U.S. Law prohibits companies from employing people younger than 18 to work in meat processing plants because of the hazards.

The Labor Department alleged that Fayette used 15 underage workers at a Perdue Farms plant in Accomac, Virginia, and at least nine at Seaboard Triumph Foods in Sioux City, Iowa. The work included sanitizing dangerous equipment like head splitters, jaw pullers and meat bandsaws in hazardous conditions where animals are killed and rendered.

One 14-year-old was severely injured while cleaning the drumstick packing line belt at the plant in Virginia, the investigation alleged.

Perdue Farms and Seaboard Triumph Foods said in February they terminated their contracts with Fayette.

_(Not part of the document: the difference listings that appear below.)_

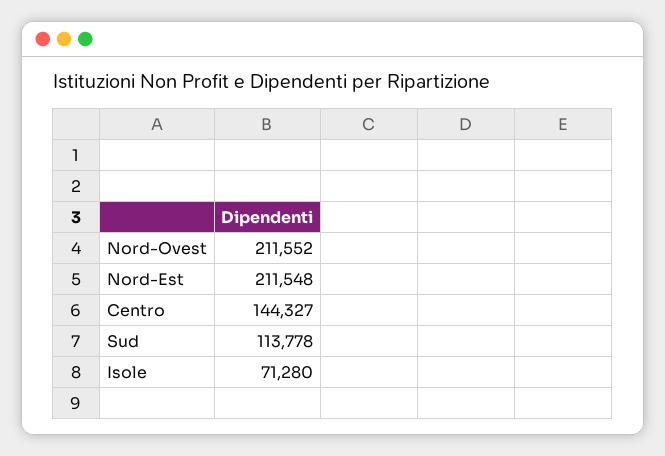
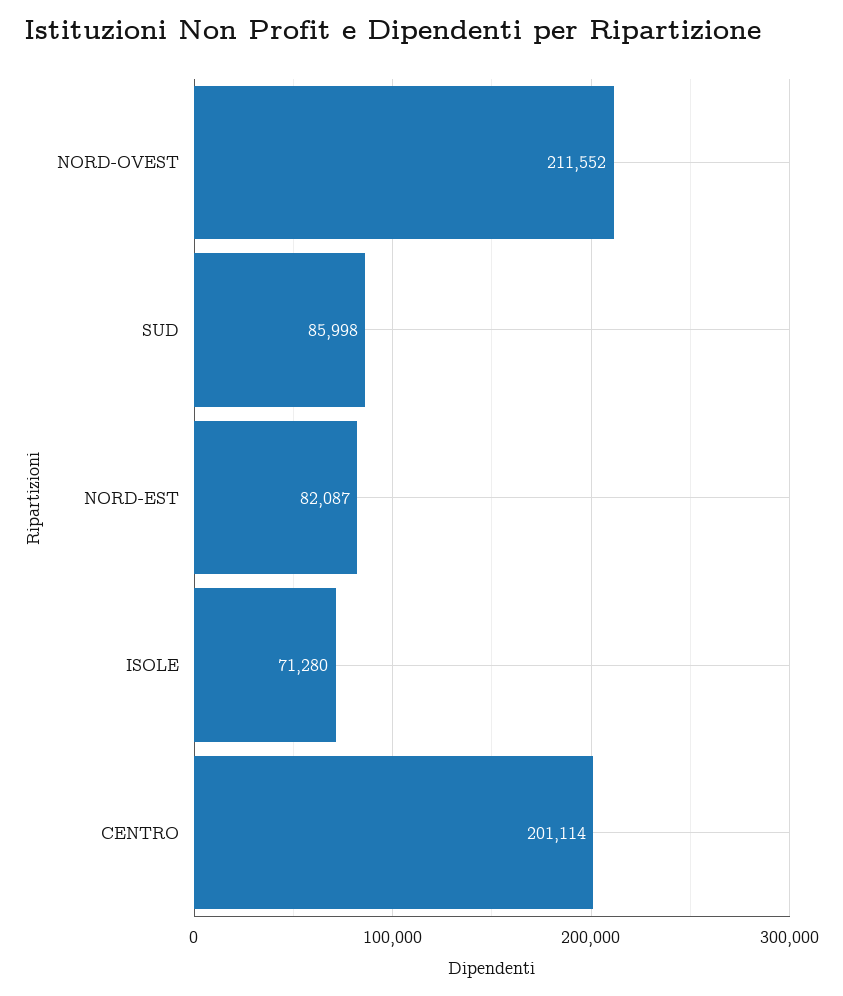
  {
    "Nord-Ovest": 211552,
-   "Nord-Est": 211548,
+   "Nord-Est": 82087,
-   "Centro": 144327,
+   "Centro": 201114,
-   "Sud": 113778,
+   "Sud": 85998,
    "Isole": 71280
  }

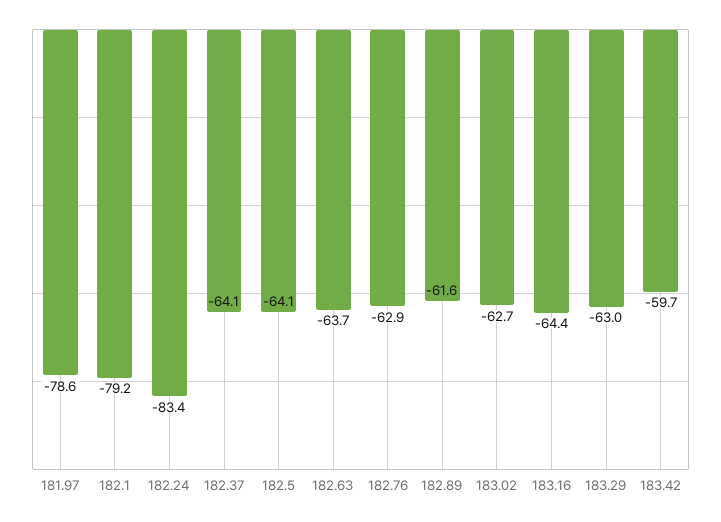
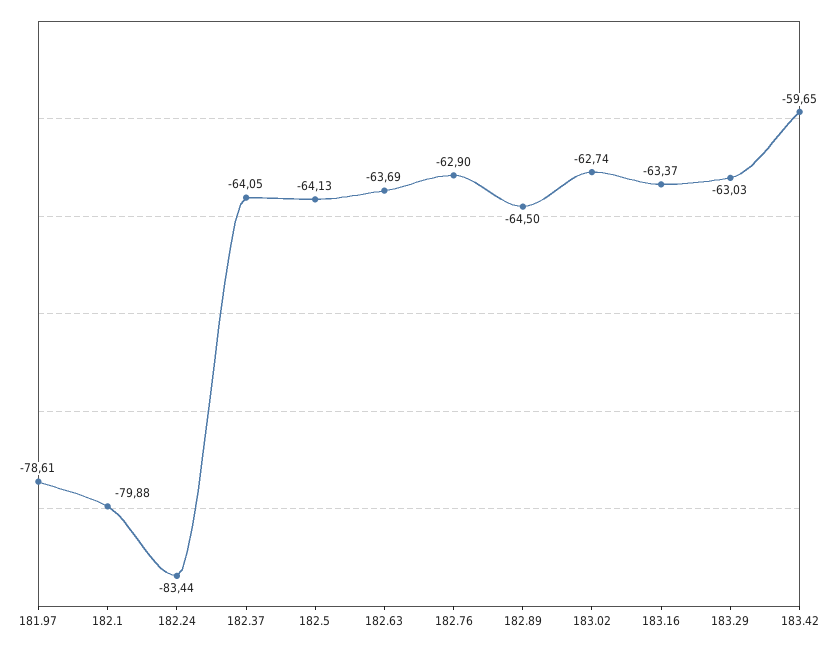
  {
    "181.97": -78.61,
-   "182.1": -79.2,
+   "182.1": -79.88,
    "182.24": -83.44,
    "182.37": -64.05,
    "182.5": -64.13,
    "182.63": -63.69,
    "182.76": -62.9,
-   "182.89": -61.6,
+   "182.89": -64.5,
    "183.02": -62.74,
-   "183.16": -64.4,
+   "183.16": -63.37,
    "183.29": -63.03,
    "183.42": -59.65
  }

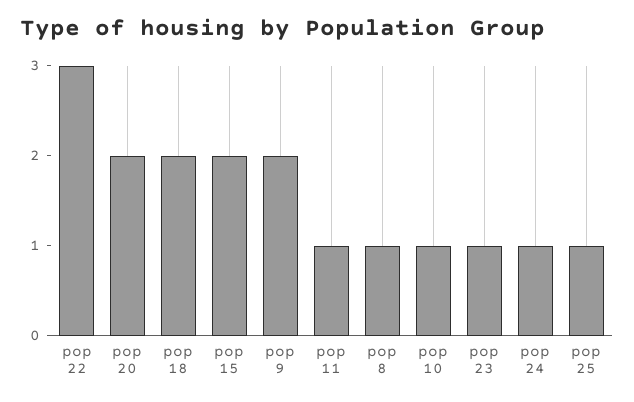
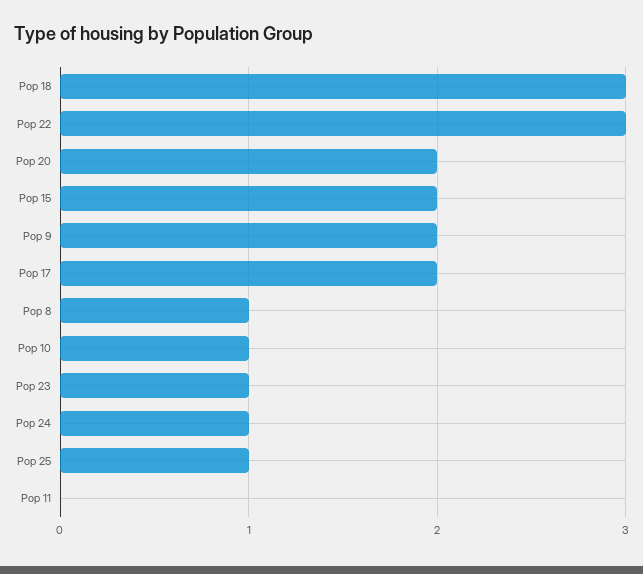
  {
    "pop 22": 3,
    "pop 20": 2,
-   "pop 18": 2,
+   "pop 18": 3,
    "pop 15": 2,
    "pop 9": 2,
-   "pop 11": 1,
+   "pop 11": 0,
    "pop 8": 1,
    "pop 10": 1,
    "pop 23": 1,
    "pop 24": 1,
-   "pop 25": 1
+   "pop 25": 1,
+   "Pop 17": 2
  }

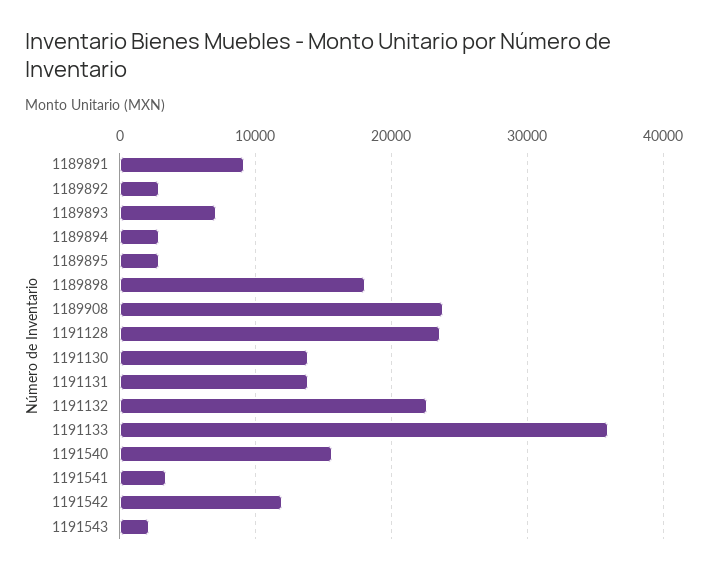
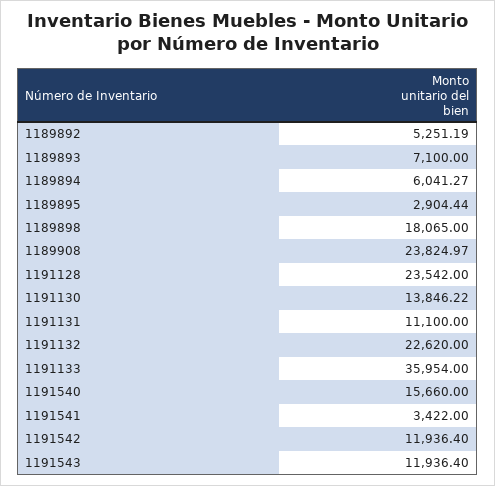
  {
-   "1189891": 9000,
-   "1189892": 3000,
+   "1189892": 5251.19,
    "1189893": 7100,
-   "1189894": 3000,
+   "1189894": 6041.27,
    "1189895": 2904.44,
    "1189898": 18065,
    "1189908": 23824.97,
    "1191128": 23542,
    "1191130": 13846.22,
-   "1191131": 14000,
+   "1191131": 11100,
    "1191132": 22620,
    "1191133": 35954,
    "1191540": 15660,
    "1191541": 3422,
    "1191542": 11936.4,
-   "1191543": 2000
+   "1191543": 11936.4
  }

The agreement stipulates that Fayette will hire a third-party consultant to monitor the company’s compliance with child labor laws for at least three years, as well as to facilitate trainings. The company must also establish a hotline for individuals to report concerns about child labor abuses.

A spokesperson for Fayette told The Associated Press in February that the company was cooperating with the investigation and has a “zero-tolerance policy for minor labor.”

In response to the case, Perdue Farms launched its own investigation, the company said last year, adding that child labor has no place in its business. “We are appalled by these recent allegations as they are not representative of who we are as a company and what we stand for,” Perdue said in a statement. “To that end, we are conducting a comprehensive third-party audit of child labor prevention and protection procedures, including a compliance audit of contractors and identity fraud review.”

The Labor Department has called attention to a growing list of child labor violations across the country, including the fatal mangling of a 16-year-old working at a Mississippi poultry plant, the death of a 16-year-old after an accident at a sawmill in Wisconsin, and last year’s report of more than 100 children illegally employed by Packers Sanitation Services Inc., or PSSI, across 13 meatpacking plants. PSSI paid over $1.5 million in civil penalties.

The Labor Department’s latest statistics indicate the number of children being employed illegally in the U.S. Has increased 88% since 2019.